▶ _Текст для изучения_
--------
Он спас от падения международную космическую станцию и в награду за это попросил отправить его служить из Москвы в Забайкалье. Мы не называем его фамилии. Только имя и воинское звание. Вскоре вы поймете, почему.
ЧП на орбите
Это произошло 10 ноября 1998 года. В тот день с космодрома Байконур Россия запустила на околоземную орбиту первый рабочий блок «Заря» — центральный функциональный узел Международной космической станции (МКС) «Альфа», той самой, что до сих пор работает на околоземной орбите.
Полет «Зари» по разным причинам, в основном финансовым, столько раз откладывался, что вызвал несколько крупных политических скандалов в американском сенате и конгрессе.
Вашингтон грозил отказаться от совместной работы над проектом, объявить Москве штрафные санкции в размере 10 миллиардов долларов (двойную цену стоимости первого блока) и вообще прекратить с Россией всяческие связи в космической отрасли.
Ракета-носитель не подвела.
--------
▶ _Задания_
[1] Перескажите текст о запуске блока «Заря» в трех предложениях.
[2] Продолжите рассказ о запуске блока «Заря», начав сразу после его последней фразы.

▶ _Исходные материалы_
--------
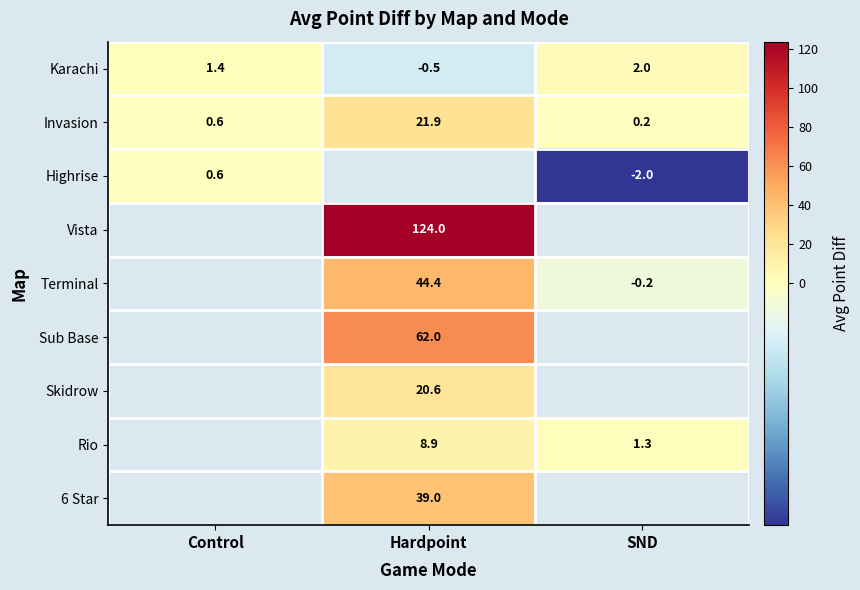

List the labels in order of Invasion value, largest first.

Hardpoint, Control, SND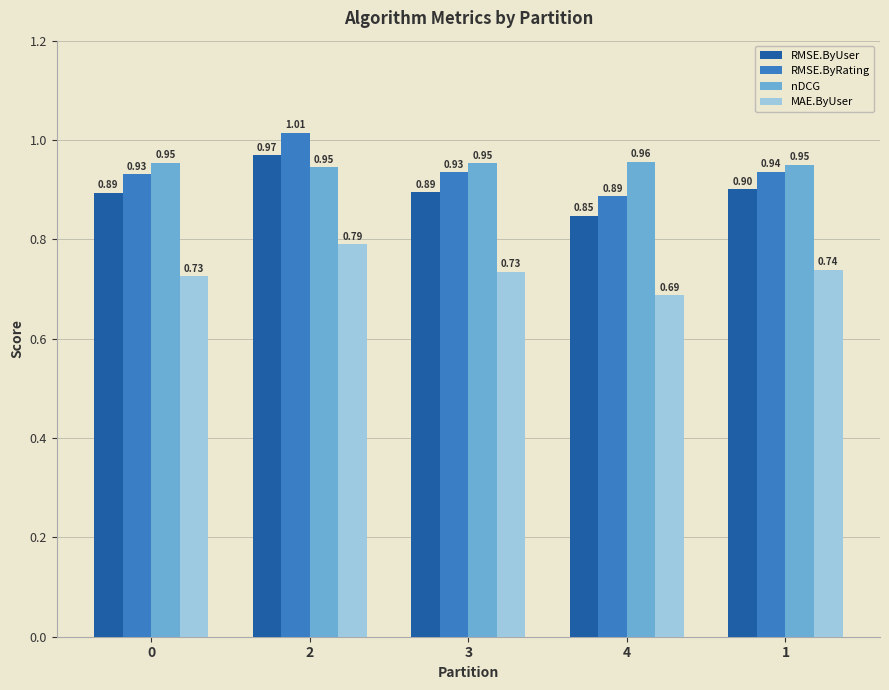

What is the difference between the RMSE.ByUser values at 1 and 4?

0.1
--------
▶ _Ответы к заданиям_
[1] Человек, спасший от падения Международную космическую станцию, попросил в награду перевести его на службу из Москвы в Забайкалье, а его фамилия в тексте не называется. 10 ноября 1998 года Россия запустила с Байконура блок «Заря», центральный функциональный узел МКС «Альфа». Запуск многократно откладывался, в основном по финансовым причинам, и Вашингтон грозил выйти из проекта и ввести штрафные санкции на 10 миллиардов долларов, однако ракета-носитель не подвела.

[2]
В назначенное время она оторвалась от пускового стола и через считанные минуты вынесла блок на орбиту. Оставалось только включить его в автономный режим — развернуть солнечные батареи, раскрутить гирокомпасы, запустить бортовые источники питания и электронно-вычислительную машину…
Сообщения об этом ждали на Байконуре и в подмосковном Королеве — в знаменитом на весь мир ЦУПе, который мы регулярно видим по телевизору. Правда, управляют полетом космических аппаратов вовсе не оттуда, а с семи наземных
командно-измерительных комплексов (ОКИК), что принадлежат военным. Расположены они вокруг Москвы — в Щелкове, в Голицыне-2 или, как его еще называют, Краснознаменске, и Малоярославце, а также в Воркуте, Енисейске, Улан-Удэ и Уссурийске. Эти комплексы по очереди и должны были задать «Заре» программу на начало автономного полета.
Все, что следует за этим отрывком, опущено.